Wednesday, November 13, 2019

The reason prices work in a free market

A price is an agreed-upon amount of money for a buy to pay a seller in exchange for goods and/or services.

The definition is not as exciting as reality.

• Sometimes they don't agree.
• Sometimes the price fails, and there's no transaction.
• Sometimes prices exclude some people and not others.
• Sometimes the seller reinvests from what was paid at a high price to enable more product delivery at a lower price.

A potential transaction starts an interaction. Mutual exchange of value is sought. For the seller, the price must be high enough; for the buyer, the value must be high enough and the price low enough. If buyer and seller can agree, then begins the great mystery and intrigue of negotiating over how much overlap there is in the price range for agreement: How much can the buyer pay? Will the seller go lower? If they agree to meet on a price, the transaction can proceed. If not, the transaction fails. In a free market, there is no guarantee, and that uncertainty is exactly why it works so well.

For some people, this is terrifying. Negotiation is unsettling. For those willing to overcome those fears, the rewards can be high. The larger the transaction, the larger the room for overlap on price between buyer and seller.

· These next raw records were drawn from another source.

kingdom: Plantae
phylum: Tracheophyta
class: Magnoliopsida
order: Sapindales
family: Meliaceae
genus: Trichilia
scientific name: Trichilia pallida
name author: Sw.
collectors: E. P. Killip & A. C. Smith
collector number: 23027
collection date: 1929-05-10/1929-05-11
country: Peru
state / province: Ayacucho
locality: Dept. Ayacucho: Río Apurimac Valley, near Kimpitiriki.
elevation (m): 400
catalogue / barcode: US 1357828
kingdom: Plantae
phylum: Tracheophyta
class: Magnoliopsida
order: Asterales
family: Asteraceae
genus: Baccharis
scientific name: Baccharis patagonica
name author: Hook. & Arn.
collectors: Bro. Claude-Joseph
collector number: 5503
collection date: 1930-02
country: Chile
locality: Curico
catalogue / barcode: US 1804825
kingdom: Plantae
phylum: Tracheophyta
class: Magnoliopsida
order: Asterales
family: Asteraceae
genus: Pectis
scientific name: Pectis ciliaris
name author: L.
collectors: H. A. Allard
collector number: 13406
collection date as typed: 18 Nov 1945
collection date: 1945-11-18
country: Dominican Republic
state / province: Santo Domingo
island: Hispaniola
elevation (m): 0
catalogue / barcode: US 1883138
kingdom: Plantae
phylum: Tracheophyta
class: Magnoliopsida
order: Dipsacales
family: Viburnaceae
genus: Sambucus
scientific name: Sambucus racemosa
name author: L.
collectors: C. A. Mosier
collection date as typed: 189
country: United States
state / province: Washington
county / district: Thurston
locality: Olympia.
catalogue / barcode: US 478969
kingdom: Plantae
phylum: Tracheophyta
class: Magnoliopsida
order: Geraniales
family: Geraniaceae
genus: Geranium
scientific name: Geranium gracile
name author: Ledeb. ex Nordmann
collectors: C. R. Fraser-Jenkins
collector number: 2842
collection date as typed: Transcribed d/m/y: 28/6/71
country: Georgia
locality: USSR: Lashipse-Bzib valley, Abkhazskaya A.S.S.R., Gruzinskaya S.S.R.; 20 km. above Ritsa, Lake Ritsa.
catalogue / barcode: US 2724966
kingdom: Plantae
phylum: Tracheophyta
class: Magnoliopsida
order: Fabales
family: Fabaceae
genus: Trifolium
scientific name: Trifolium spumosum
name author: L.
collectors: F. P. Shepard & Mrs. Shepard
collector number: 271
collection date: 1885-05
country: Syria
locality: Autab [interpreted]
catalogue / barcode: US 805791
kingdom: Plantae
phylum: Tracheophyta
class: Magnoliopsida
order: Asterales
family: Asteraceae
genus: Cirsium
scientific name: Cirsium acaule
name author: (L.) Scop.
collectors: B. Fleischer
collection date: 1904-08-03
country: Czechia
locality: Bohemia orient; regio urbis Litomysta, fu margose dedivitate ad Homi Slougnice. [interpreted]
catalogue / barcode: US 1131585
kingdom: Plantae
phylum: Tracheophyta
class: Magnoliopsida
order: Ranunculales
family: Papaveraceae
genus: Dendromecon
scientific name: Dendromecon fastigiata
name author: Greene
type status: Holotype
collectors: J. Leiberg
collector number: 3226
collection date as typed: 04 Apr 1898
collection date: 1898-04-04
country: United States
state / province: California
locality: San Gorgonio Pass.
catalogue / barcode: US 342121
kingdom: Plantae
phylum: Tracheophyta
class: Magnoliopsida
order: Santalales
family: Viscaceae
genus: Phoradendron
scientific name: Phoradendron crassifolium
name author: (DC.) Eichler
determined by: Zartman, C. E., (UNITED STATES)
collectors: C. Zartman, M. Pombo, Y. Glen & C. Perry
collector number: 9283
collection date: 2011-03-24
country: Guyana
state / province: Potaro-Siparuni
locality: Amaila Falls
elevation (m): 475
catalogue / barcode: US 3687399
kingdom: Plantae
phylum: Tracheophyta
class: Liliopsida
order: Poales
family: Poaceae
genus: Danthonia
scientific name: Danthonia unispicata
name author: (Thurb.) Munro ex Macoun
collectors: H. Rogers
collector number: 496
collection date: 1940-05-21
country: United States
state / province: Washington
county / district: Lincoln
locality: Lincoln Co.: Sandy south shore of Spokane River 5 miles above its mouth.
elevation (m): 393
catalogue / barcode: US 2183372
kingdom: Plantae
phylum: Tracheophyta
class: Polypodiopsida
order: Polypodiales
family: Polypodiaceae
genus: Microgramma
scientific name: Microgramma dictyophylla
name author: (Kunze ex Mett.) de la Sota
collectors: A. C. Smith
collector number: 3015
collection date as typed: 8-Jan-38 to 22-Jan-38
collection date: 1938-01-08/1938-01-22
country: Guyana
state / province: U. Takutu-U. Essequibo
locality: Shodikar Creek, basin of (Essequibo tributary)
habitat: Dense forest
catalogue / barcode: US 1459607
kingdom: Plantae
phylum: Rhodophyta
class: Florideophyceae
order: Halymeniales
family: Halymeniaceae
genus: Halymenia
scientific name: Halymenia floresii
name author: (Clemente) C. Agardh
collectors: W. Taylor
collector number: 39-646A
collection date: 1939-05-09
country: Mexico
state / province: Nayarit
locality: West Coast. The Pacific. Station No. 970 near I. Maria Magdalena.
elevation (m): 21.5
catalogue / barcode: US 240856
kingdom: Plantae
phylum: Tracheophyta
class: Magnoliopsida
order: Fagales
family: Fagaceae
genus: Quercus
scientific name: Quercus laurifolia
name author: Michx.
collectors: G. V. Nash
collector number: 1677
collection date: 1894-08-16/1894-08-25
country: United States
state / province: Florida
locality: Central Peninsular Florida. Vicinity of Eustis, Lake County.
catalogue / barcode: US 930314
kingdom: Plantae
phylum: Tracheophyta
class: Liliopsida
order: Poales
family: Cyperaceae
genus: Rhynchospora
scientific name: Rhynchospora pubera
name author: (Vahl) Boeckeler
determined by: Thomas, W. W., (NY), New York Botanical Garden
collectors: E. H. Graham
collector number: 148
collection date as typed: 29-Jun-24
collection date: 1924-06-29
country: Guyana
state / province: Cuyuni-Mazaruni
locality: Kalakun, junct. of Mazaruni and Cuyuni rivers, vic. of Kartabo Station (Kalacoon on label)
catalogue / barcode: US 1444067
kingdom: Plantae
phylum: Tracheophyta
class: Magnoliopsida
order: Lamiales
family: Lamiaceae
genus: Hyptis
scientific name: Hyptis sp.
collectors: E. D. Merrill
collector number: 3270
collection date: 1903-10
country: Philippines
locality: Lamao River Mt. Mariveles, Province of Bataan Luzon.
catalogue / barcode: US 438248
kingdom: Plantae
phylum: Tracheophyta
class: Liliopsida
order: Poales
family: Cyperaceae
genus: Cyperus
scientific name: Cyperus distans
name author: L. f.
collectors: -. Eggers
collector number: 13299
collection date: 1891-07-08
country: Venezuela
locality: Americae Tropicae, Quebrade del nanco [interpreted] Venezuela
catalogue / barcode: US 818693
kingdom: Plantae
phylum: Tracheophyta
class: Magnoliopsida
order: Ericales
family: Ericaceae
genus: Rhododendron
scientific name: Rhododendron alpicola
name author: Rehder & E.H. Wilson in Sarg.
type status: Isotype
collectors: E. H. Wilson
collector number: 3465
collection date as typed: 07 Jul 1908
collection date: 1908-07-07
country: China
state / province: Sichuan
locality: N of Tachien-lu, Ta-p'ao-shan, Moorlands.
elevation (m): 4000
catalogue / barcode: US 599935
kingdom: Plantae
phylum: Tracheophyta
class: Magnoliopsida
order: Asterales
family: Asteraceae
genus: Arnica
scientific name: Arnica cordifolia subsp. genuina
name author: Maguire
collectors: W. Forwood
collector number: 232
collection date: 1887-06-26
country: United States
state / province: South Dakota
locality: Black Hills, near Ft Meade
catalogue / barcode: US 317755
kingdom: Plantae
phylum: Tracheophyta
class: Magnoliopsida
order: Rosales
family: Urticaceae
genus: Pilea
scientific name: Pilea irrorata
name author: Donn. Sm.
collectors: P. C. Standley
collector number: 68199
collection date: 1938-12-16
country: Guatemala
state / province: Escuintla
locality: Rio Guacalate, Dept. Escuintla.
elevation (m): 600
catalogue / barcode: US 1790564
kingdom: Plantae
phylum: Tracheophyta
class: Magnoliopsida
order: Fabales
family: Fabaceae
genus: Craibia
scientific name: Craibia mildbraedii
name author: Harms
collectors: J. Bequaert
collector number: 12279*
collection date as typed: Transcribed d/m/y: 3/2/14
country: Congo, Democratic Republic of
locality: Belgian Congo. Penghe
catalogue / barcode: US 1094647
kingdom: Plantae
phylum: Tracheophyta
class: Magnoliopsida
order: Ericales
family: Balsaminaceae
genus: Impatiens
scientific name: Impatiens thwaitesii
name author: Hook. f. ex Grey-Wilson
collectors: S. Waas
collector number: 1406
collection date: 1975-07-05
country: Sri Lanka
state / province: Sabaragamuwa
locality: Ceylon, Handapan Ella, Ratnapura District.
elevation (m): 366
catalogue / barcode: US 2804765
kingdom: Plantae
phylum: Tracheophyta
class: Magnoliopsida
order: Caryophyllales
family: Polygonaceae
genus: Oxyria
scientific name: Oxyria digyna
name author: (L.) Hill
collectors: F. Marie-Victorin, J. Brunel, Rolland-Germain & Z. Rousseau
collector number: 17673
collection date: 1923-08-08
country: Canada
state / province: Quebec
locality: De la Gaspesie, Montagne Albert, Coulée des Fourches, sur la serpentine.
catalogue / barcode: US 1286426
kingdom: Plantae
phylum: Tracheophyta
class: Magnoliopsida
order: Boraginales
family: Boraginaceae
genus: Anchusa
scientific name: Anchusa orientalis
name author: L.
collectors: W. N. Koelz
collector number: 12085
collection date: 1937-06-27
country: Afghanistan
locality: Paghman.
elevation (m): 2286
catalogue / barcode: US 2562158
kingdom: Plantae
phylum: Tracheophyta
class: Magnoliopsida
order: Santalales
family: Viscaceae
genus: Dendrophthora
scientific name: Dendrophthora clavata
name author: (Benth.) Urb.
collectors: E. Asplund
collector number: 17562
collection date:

Once agreement is reached, it can be reached again, and again. This is why repeat customers and repeatable transactions are so valuable. The hard work is done. Agreement on price has been found. Now, just do it over and over. (This process repeating is also why people get used to assuming negotiation is not part of a transaction.)

Not all prices are fixed. Even stores that don't negotiate prices are fluid competitors in the marketplace. People negotiate and impose their customer uncertainty by taking their business to a competitor with a lower price.